ARTS AND HUMANITIES
'Unpacking the Nano' explores a revolution in design and transportation
What does it take to design and mass-produce an automobile to sell for around $2,500? And what are the inevitable environmental, social, economic and cultural impacts of having 5 million, 10 million, 50 million such cars (and first-time car owners) on the road?
The College of Architecture, Art and Planning (AAP) will explore these and other questions related to Tata Motors' revolutionary new Tata Nano in an exhibition at the Herbert F. Johnson Museum of Art.
"Unpacking the Nano," on display Jan. 18 through March 21, 2011, will feature two production Nanos – one of them taken apart to highlight 16 critical subassemblies, with parts suspended by wires in the gallery – and the original concept vehicle.
The exhibition team of AAP students, faculty and young alumni has created custom shipping crates for the Nano's parts and subassemblies. Each crate side doubles as an exhibition panel, with text, maps, charts and other graphics showing cost, weight and other statistics.
"The question we asked [in organizing the exhibition] was, 'What do all the nuts and bolts add up to?'" says project co-director Alex Mergold, B.Arch. '98, a visiting assistant professor of architecture. "What does the Nano add up to as a car, a piece of engineering and design, a status symbol, a social construct, a financial asset, an environmental hazard, a solution to India's mobility problem? This thing brings out many debates, and that's what we are hoping to stimulate."
Much like Henry Ford's Model T did in North America a century ago, the Nano is poised to bring about widespread change across the Indian subcontinent and globally. The company ultimately wants to produce as many as 2 million cars a year.
Production of the Nano in India began in 2009; about 250,000 Nanos will ship in 2010 alone. Designed by a team of 70 Tata Motors engineers, the four-door car seats five, has an aluminum two-cylinder engine, weighs 600 kilograms, and gets up to 65 miles per gallon of gas.
"The design accomplishment is truly extraordinary," says Kent Kleinman, the Gale and Ira Drukier Dean of AAP, who discussed the car with Tata Group chairman Ratan Tata '59, B.Arch. '62, during Reunion 2009, and later led an AAP delegation that toured the factory in India.
The exhibition highlights "the role of design as an agent of profound social change," Kleinman says. "We're lucky to have privileged access to such an innovation of epic dimensions."

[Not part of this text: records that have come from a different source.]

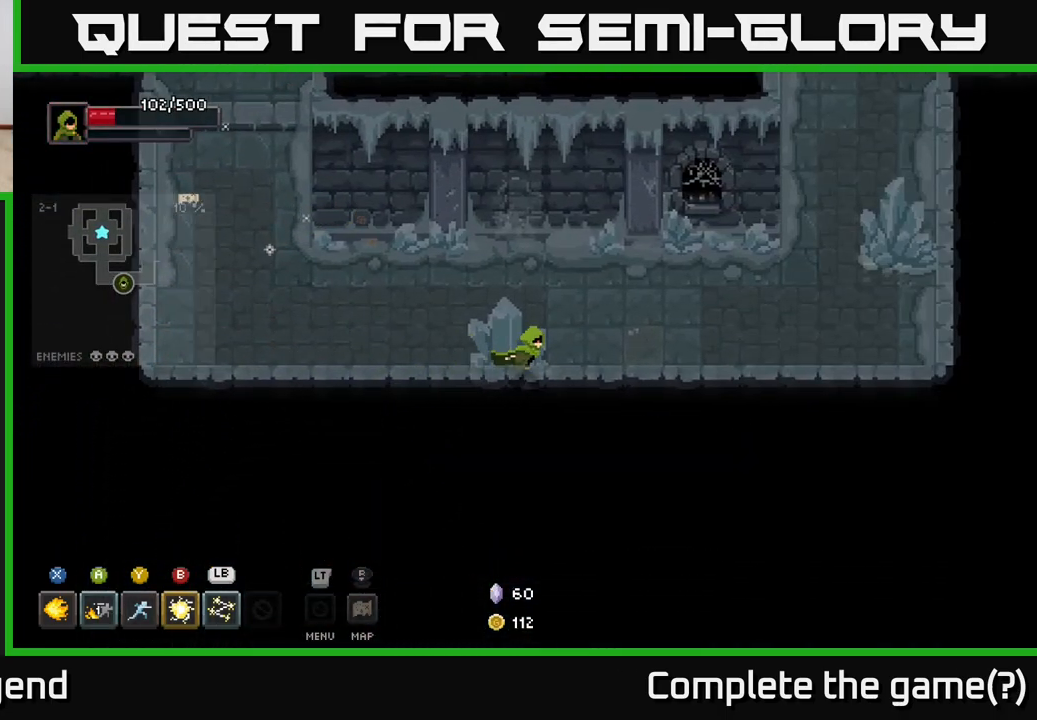
{"buttons": [], "left_stick": "right", "right_stick": "center", "events": []}
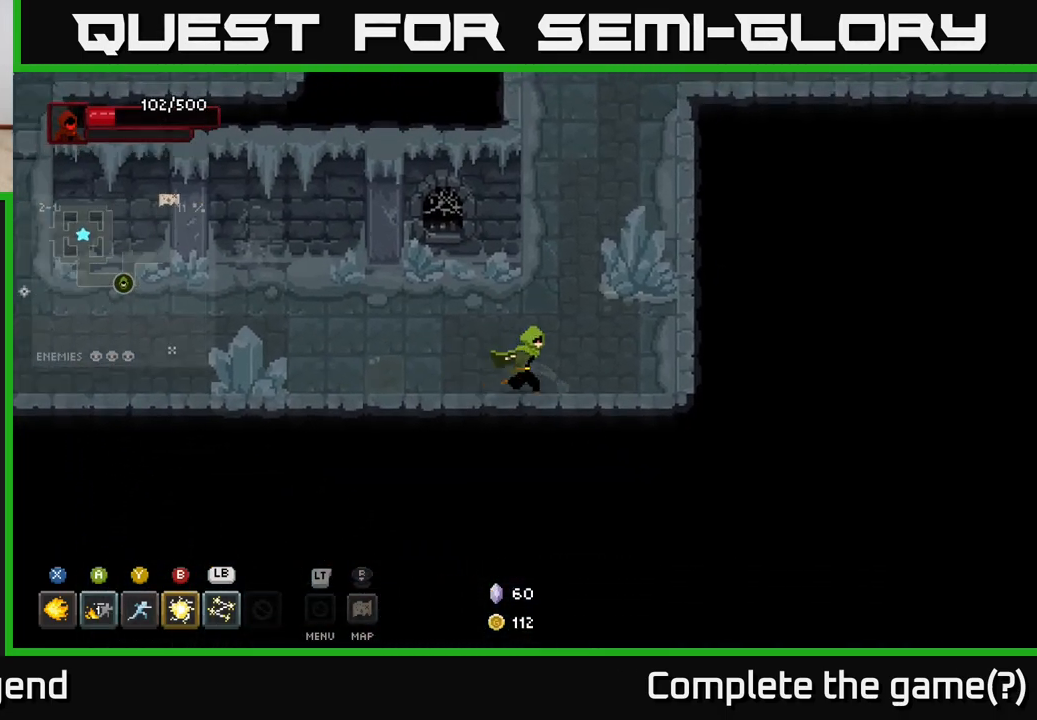
{"buttons": [], "left_stick": "up", "right_stick": "center", "events": [[83, "left_stick", "up-right"], [300, "left_stick", "up"]]}
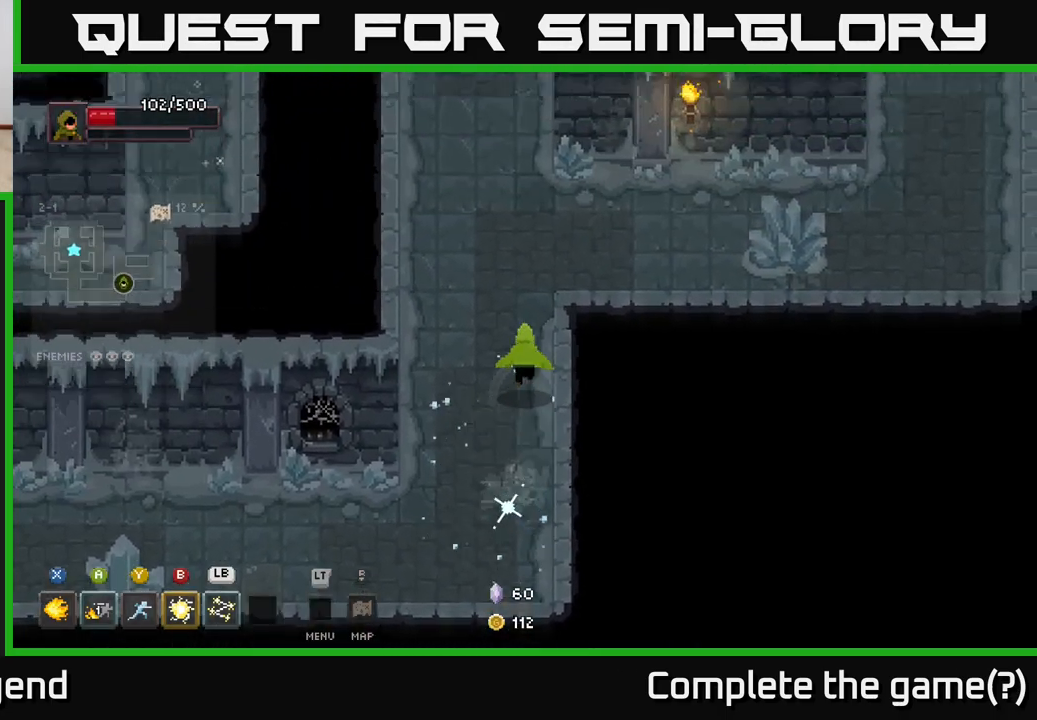
{"buttons": [], "left_stick": "right", "right_stick": "center", "events": [[200, "left_stick", "up-right"], [333, "left_stick", "right"]]}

The display also addresses safety and the car's role in sustainability in India and other industrialized nations, and casts a critical eye toward American automotive culture.
A related symposium, "Unpacking the Nano: The Price of the World's Most Affordable Car," will be held in March.
The Nano raises specific issues for architects and planners, since expanding transportation on a large scale could cause a "suburbanization of the global south," Kleinman says.
Tata engineers worked to meet a price of one lakh (100,000 rupees, or around $2,200 in 2009 U.S. dollars), a symbolic price benchmark in India.
"It was started from a blank slate," says exhibition team member Spencer Lapp, B.Arch. '09. "[Tata Motors] started with the idea that this car was going to be much less than it eventually became. They tried a design with no doors, plastic curtains and a plastic body. They discovered they could design a car that people would want to drive, not a golf cart."
Ratan Tata's goal was to bring motoring to the masses in India, where highway infrastructure is improving and the middle class is growing. The Nano was designed as a safe, affordable alternative to the millions of two-wheeled vehicles, motorized and not, now on the road.
Using parts and assemblies from outside manufacturers proved ineffective, so Tata engineers provided "in-house innovation," designing parts themselves. Lapp says: "The value engineering became a very effective strategy; the car's weight essentially drove the cost, and they got it down to 2,000 parts." A typical car on the road today has about 3,500 parts.
"It's a balance between what they were going to get rid of versus what they needed to keep," says Ben Widger, M.Arch. '11. "It was going to be a two-door car before they realized that women in saris couldn't get into the back seat."
The project has opened up "huge" teaching possibilities, Mergold says. "During the research phase we ended up with mini-courses on design, engineering, environment, anthropology, sociology – all during only one semester."
"For our college it's always a question of defining a problem, and then synthesizing a solution," Mergold says. "In our case the problem was finding the way to present many conflicting arguments as well as a wealth of technical information about the car – in an art museum. And then we had to go above and beyond … into implementation. For the students that alone was an invaluable lesson, to see their ideas become material and understanding what that actually takes."